■ REQUIREMENT ■
Please retype the listing exactly as it appears, skipping each picture.

** SUPPLIED MATERIAL follows **

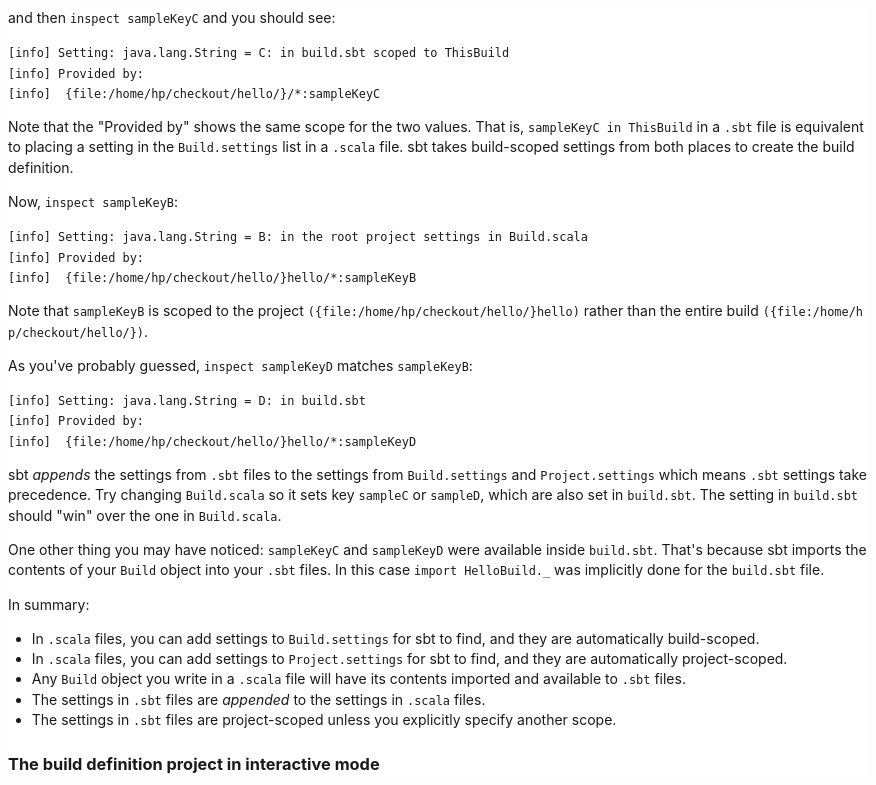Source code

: and then `inspect sampleKeyC` and you should see:

```
[info] Setting: java.lang.String = C: in build.sbt scoped to ThisBuild
[info] Provided by:
[info]  {file:/home/hp/checkout/hello/}/*:sampleKeyC
```

Note that the "Provided by" shows the same scope for the two values.
That is, `sampleKeyC in ThisBuild` in a `.sbt` file is equivalent to placing
a setting in the `Build.settings` list in a `.scala` file. sbt takes
build-scoped settings from both places to create the build definition.

Now, `inspect sampleKeyB`:

```
[info] Setting: java.lang.String = B: in the root project settings in Build.scala
[info] Provided by:
[info]  {file:/home/hp/checkout/hello/}hello/*:sampleKeyB
```

Note that `sampleKeyB` is scoped to the project
`({file:/home/hp/checkout/hello/}hello)` rather than the entire build
`({file:/home/hp/checkout/hello/})`.

As you've probably guessed, `inspect sampleKeyD` matches `sampleKeyB`:

```
[info] Setting: java.lang.String = D: in build.sbt
[info] Provided by:
[info]  {file:/home/hp/checkout/hello/}hello/*:sampleKeyD
```

sbt *appends* the settings from `.sbt` files to the settings from
`Build.settings` and `Project.settings` which means `.sbt` settings take
precedence. Try changing `Build.scala` so it sets key `sampleC` or `sampleD`,
which are also set in `build.sbt`. The setting in `build.sbt` should "win"
over the one in `Build.scala`.

One other thing you may have noticed: `sampleKeyC` and `sampleKeyD` were
available inside `build.sbt`. That's because sbt imports the contents of
your `Build` object into your `.sbt` files. In this case
`import HelloBuild._` was implicitly done for the `build.sbt` file.

In summary:

- In `.scala` files, you can add settings to `Build.settings` for sbt to
  find, and they are automatically build-scoped.
- In `.scala` files, you can add settings to `Project.settings` for sbt to
  find, and they are automatically project-scoped.
- Any `Build` object you write in a `.scala` file will have its contents
  imported and available to `.sbt` files.
- The settings in `.sbt` files are *appended* to the settings in `.scala`
  files.
- The settings in `.sbt` files are project-scoped unless you explicitly
  specify another scope.

### The build definition project in interactive mode


  [Getting-Started]: Getting-Started.html
  [Setup]: Setup.html
  [Basic-Def]: Basic-Def.html
  [Library-Dependencies]: Library-Dependencies.html
  [Multi-Project]: Multi-Project.html
  [Name-Index]: Name-Index.html
  [Triggered-Execution]: Triggered-Execution.html
  [Java-Sources]: Java-Sources.html
  [Testing]: Testing.html
  [Parallel-Execution]: Parallel-Execution.html
  [Basic-Def]: Basic-Def.html
  [Scopes]: Scopes.html
  [More-About-Settings]: More-About-Settings.html
  [Basic-Def]: Basic-Def.html
  [Hello]: Hello.html
  [Running]: Running.html
  [MSI]: https://dl.bintray.com/sbt/native-packages/sbt/0.13.12/sbt-0.13.12.msi
  [Setup-Notes]: ../docs/Setup-Notes.html
  [Mac]: Installing-sbt-on-Mac.html
  [Windows]: Installing-sbt-on-Windows.html
  [Linux]: Installing-sbt-on-Linux.html
  [Manual-Installation]: Manual-Installation.html
  [Activator-Installation]: Activator-Installation.html
  [ZIP]: https://dl.bintray.com/sbt/native-packages/sbt/0.13.12/sbt-0.13.12.zip
  [TGZ]: https://dl.bintray.com/sbt/native-packages/sbt/0.13.12/sbt-0.13.12.tgz
  [Manual-Installation]: Manual-Installation.html
  [Activator-Installation]: Activator-Installation.html
  [MSI]: https://dl.bintray.com/sbt/native-packages/sbt/0.13.12/sbt-0.13.12.msi
  [ZIP]: https://dl.bintray.com/sbt/native-packages/sbt/0.13.12/sbt-0.13.12.zip
  [TGZ]: https://dl.bintray.com/sbt/native-packages/sbt/0.13.12/sbt-0.13.12.tgz
  [Activator-Installation]: Activator-Installation.html
  [ZIP]: https://dl.bintray.com/sbt/native-packages/sbt/0.13.12/sbt-0.13.12.zip
  [TGZ]: https://dl.bintray.com/sbt/native-packages/sbt/0.13.12/sbt-0.13.12.tgz
  [RPM]: https://dl.bintray.com/sbt/rpm/sbt-0.13.12.rpm
  [DEB]: https://dl.bintray.com/sbt/debian/sbt-0.13.12.deb
  [Manual-Installation]: Manual-Installation.html
  [Activator-Installation]: Activator-Installation.html
  [website127]: https://github.com/sbt/website/issues/127
  [sbt-launch.jar]: https://repo.typesafe.com/typesafe/ivy-releases/org.scala-sbt/sbt-launch/0.13.12/sbt-launch.jar
  [Manual-Installation]: Manual-Installation.html
  [Basic-Def]: Basic-Def.html
  [Setup]: Setup.html
  [Hello]: Hello.html
  [Setup]: Setup.html
  [Organizing-Build]: Organizing-Build.html
  [Hello]: Hello.html
  [Setup]: Setup.html
  [Triggered-Execution]: ../docs/Triggered-Execution.html
  [Command-Line-Reference]: ../docs/Command-Line-Reference.html
  [More-About-Settings]: More-About-Settings.html
  [Bare-Def]: Bare-Def.html
  [Full-Def]: Full-Def.html
  [Running]: Running.html
  [Library-Dependencies]: Library-Dependencies.html
  [Input-Tasks]: ../docs/Input-Tasks.html
  [Basic-Def]: Basic-Def.html
  [More-About-Settings]: More-About-Settings.html
  [Library-Dependencies]: Library-Dependencies.html
  [Multi-Project]: Multi-Project.html
  [Inspecting-Settings]: ../docs/Inspecting-Settings.html
  [Basic-Def]: Basic-Def.html
  [Scopes]: Scopes.html
  [Basic-Def]: Basic-Def.html
  [Scopes]: Scopes.html
  [More-About-Settings]: More-About-Settings.html
  [external-maven-ivy]: ../docs/Library-Management.html#external-maven-ivy
  [Cross-Build]: ../docs/Cross-Build.html
  [Resolvers]: ../docs/Resolvers.html
  [Library-Management]: ../docs/Library-Management.html
  [Basic-Def]: Basic-Def.html
  [Scopes]: Scopes.html
  [Directories]: Directories.html
  [Organizing-Build]: Organizing-Build.html
  [Basic-Def]: Basic-Def.html
  [Library-Dependencies]: Library-Dependencies.html
  [Multi-Project]: Multi-Project.html
  [global-vs-local-plugins]: ../docs/Best-Practices.html#global-vs-local-plugins
  [Community-Plugins]: ../docs/Community-Plugins.html
  [Plugins]: ../docs/Plugins.html
  [Plugins-Best-Practices]: ../docs/Plugins-Best-Practices.html
  [Basic-Def]: Basic-Def.html
  [More-About-Settings]: More-About-Settings.html
  [Using-Plugins]: Using-Plugins.html
  [Organizing-Build]: Organizing-Build.html
  [Input-Tasks]: ../docs/Input-Tasks.html
  [Plugins]: ../docs/Plugins.html
  [Tasks]: ../docs/Tasks.html
  [Basic-Def]: Basic-Def.html
  [More-About-Settings]: More-About-Settings.html
  [Using-Plugins]: Using-Plugins.html
  [Library-Dependencies]: Library-Dependencies.html
  [Multi-Project]: Multi-Project.html
  [Plugins]: ../docs/Plugins.html
  [Basic-Def]: Basic-Def.html
  [Scopes]: Scopes.html
  [Using-Plugins]: Using-Plugins.html
  [getting-help]: ../docs/faq.html#getting-help
  [More-About-Settings]: More-About-Settings.html
  [Full-Def]: Full-Def.html
  [Basic-Def]: Basic-Def.html
  [Basic-Def]: Basic-Def.html
  [More-About-Settings]: More-About-Settings.html
  [Using-Plugins]: Using-Plugins.html
  [Bintray-For-Plugins]: Bintray-For-Plugins.html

** End of SUPPLIED MATERIAL **

■ SOLUTION TO THIS PROBLEM ■
Source code

: and then `inspect sampleKeyC` and you should see:

```
[info] Setting: java.lang.String = C: in build.sbt scoped to ThisBuild
[info] Provided by:
[info]  {file:/home/hp/checkout/hello/}/*:sampleKeyC
```

Note that the "Provided by" shows the same scope for the two values.
That is, `sampleKeyC in ThisBuild` in a `.sbt` file is equivalent to placing
a setting in the `Build.settings` list in a `.scala` file. sbt takes
build-scoped settings from both places to create the build definition.

Now, `inspect sampleKeyB`:

```
[info] Setting: java.lang.String = B: in the root project settings in Build.scala
[info] Provided by:
[info]  {file:/home/hp/checkout/hello/}hello/*:sampleKeyB
```

Note that `sampleKeyB` is scoped to the project
`({file:/home/hp/checkout/hello/}hello)` rather than the entire build
`({file:/home/hp/checkout/hello/})`.

As you've probably guessed, `inspect sampleKeyD` matches `sampleKeyB`:

```
[info] Setting: java.lang.String = D: in build.sbt
[info] Provided by:
[info]  {file:/home/hp/checkout/hello/}hello/*:sampleKeyD
```

sbt *appends* the settings from `.sbt` files to the settings from
`Build.settings` and `Project.settings` which means `.sbt` settings take
precedence. Try changing `Build.scala` so it sets key `sampleC` or `sampleD`,
which are also set in `build.sbt`. The setting in `build.sbt` should "win"
over the one in `Build.scala`.

One other thing you may have noticed: `sampleKeyC` and `sampleKeyD` were
available inside `build.sbt`. That's because sbt imports the contents of
your `Build` object into your `.sbt` files. In this case
`import HelloBuild._` was implicitly done for the `build.sbt` file.

In summary:

- In `.scala` files, you can add settings to `Build.settings` for sbt to
  find, and they are automatically build-scoped.
- In `.scala` files, you can add settings to `Project.settings` for sbt to
  find, and they are automatically project-scoped.
- Any `Build` object you write in a `.scala` file will have its contents
  imported and available to `.sbt` files.
- The settings in `.sbt` files are *appended* to the settings in `.scala`
  files.
- The settings in `.sbt` files are project-scoped unless you explicitly
  specify another scope.

### The build definition project in interactive mode


  [Getting-Started]: Getting-Started.html
  [Setup]: Setup.html
  [Basic-Def]: Basic-Def.html
  [Library-Dependencies]: Library-Dependencies.html
  [Multi-Project]: Multi-Project.html
  [Name-Index]: Name-Index.html
  [Triggered-Execution]: Triggered-Execution.html
  [Java-Sources]: Java-Sources.html
  [Testing]: Testing.html
  [Parallel-Execution]: Parallel-Execution.html
  [Basic-Def]: Basic-Def.html
  [Scopes]: Scopes.html
  [More-About-Settings]: More-About-Settings.html
  [Basic-Def]: Basic-Def.html
  [Hello]: Hello.html
  [Running]: Running.html
  [MSI]: https://dl.bintray.com/sbt/native-packages/sbt/0.13.12/sbt-0.13.12.msi
  [Setup-Notes]: ../docs/Setup-Notes.html
  [Mac]: Installing-sbt-on-Mac.html
  [Windows]: Installing-sbt-on-Windows.html
  [Linux]: Installing-sbt-on-Linux.html
  [Manual-Installation]: Manual-Installation.html
  [Activator-Installation]: Activator-Installation.html
  [ZIP]: https://dl.bintray.com/sbt/native-packages/sbt/0.13.12/sbt-0.13.12.zip
  [TGZ]: https://dl.bintray.com/sbt/native-packages/sbt/0.13.12/sbt-0.13.12.tgz
  [Manual-Installation]: Manual-Installation.html
  [Activator-Installation]: Activator-Installation.html
  [MSI]: https://dl.bintray.com/sbt/native-packages/sbt/0.13.12/sbt-0.13.12.msi
  [ZIP]: https://dl.bintray.com/sbt/native-packages/sbt/0.13.12/sbt-0.13.12.zip
  [TGZ]: https://dl.bintray.com/sbt/native-packages/sbt/0.13.12/sbt-0.13.12.tgz
  [Activator-Installation]: Activator-Installation.html
  [ZIP]: https://dl.bintray.com/sbt/native-packages/sbt/0.13.12/sbt-0.13.12.zip
  [TGZ]: https://dl.bintray.com/sbt/native-packages/sbt/0.13.12/sbt-0.13.12.tgz
  [RPM]: https://dl.bintray.com/sbt/rpm/sbt-0.13.12.rpm
  [DEB]: https://dl.bintray.com/sbt/debian/sbt-0.13.12.deb
  [Manual-Installation]: Manual-Installation.html
  [Activator-Installation]: Activator-Installation.html
  [website127]: https://github.com/sbt/website/issues/127
  [sbt-launch.jar]: https://repo.typesafe.com/typesafe/ivy-releases/org.scala-sbt/sbt-launch/0.13.12/sbt-launch.jar
  [Manual-Installation]: Manual-Installation.html
  [Basic-Def]: Basic-Def.html
  [Setup]: Setup.html
  [Hello]: Hello.html
  [Setup]: Setup.html
  [Organizing-Build]: Organizing-Build.html
  [Hello]: Hello.html
  [Setup]: Setup.html
  [Triggered-Execution]: ../docs/Triggered-Execution.html
  [Command-Line-Reference]: ../docs/Command-Line-Reference.html
  [More-About-Settings]: More-About-Settings.html
  [Bare-Def]: Bare-Def.html
  [Full-Def]: Full-Def.html
  [Running]: Running.html
  [Library-Dependencies]: Library-Dependencies.html
  [Input-Tasks]: ../docs/Input-Tasks.html
  [Basic-Def]: Basic-Def.html
  [More-About-Settings]: More-About-Settings.html
  [Library-Dependencies]: Library-Dependencies.html
  [Multi-Project]: Multi-Project.html
  [Inspecting-Settings]: ../docs/Inspecting-Settings.html
  [Basic-Def]: Basic-Def.html
  [Scopes]: Scopes.html
  [Basic-Def]: Basic-Def.html
  [Scopes]: Scopes.html
  [More-About-Settings]: More-About-Settings.html
  [external-maven-ivy]: ../docs/Library-Management.html#external-maven-ivy
  [Cross-Build]: ../docs/Cross-Build.html
  [Resolvers]: ../docs/Resolvers.html
  [Library-Management]: ../docs/Library-Management.html
  [Basic-Def]: Basic-Def.html
  [Scopes]: Scopes.html
  [Directories]: Directories.html
  [Organizing-Build]: Organizing-Build.html
  [Basic-Def]: Basic-Def.html
  [Library-Dependencies]: Library-Dependencies.html
  [Multi-Project]: Multi-Project.html
  [global-vs-local-plugins]: ../docs/Best-Practices.html#global-vs-local-plugins
  [Community-Plugins]: ../docs/Community-Plugins.html
  [Plugins]: ../docs/Plugins.html
  [Plugins-Best-Practices]: ../docs/Plugins-Best-Practices.html
  [Basic-Def]: Basic-Def.html
  [More-About-Settings]: More-About-Settings.html
  [Using-Plugins]: Using-Plugins.html
  [Organizing-Build]: Organizing-Build.html
  [Input-Tasks]: ../docs/Input-Tasks.html
  [Plugins]: ../docs/Plugins.html
  [Tasks]: ../docs/Tasks.html
  [Basic-Def]: Basic-Def.html
  [More-About-Settings]: More-About-Settings.html
  [Using-Plugins]: Using-Plugins.html
  [Library-Dependencies]: Library-Dependencies.html
  [Multi-Project]: Multi-Project.html
  [Plugins]: ../docs/Plugins.html
  [Basic-Def]: Basic-Def.html
  [Scopes]: Scopes.html
  [Using-Plugins]: Using-Plugins.html
  [getting-help]: ../docs/faq.html#getting-help
  [More-About-Settings]: More-About-Settings.html
  [Full-Def]: Full-Def.html
  [Basic-Def]: Basic-Def.html
  [Basic-Def]: Basic-Def.html
  [More-About-Settings]: More-About-Settings.html
  [Using-Plugins]: Using-Plugins.html
  [Bintray-For-Plugins]: Bintray-For-Plugins.html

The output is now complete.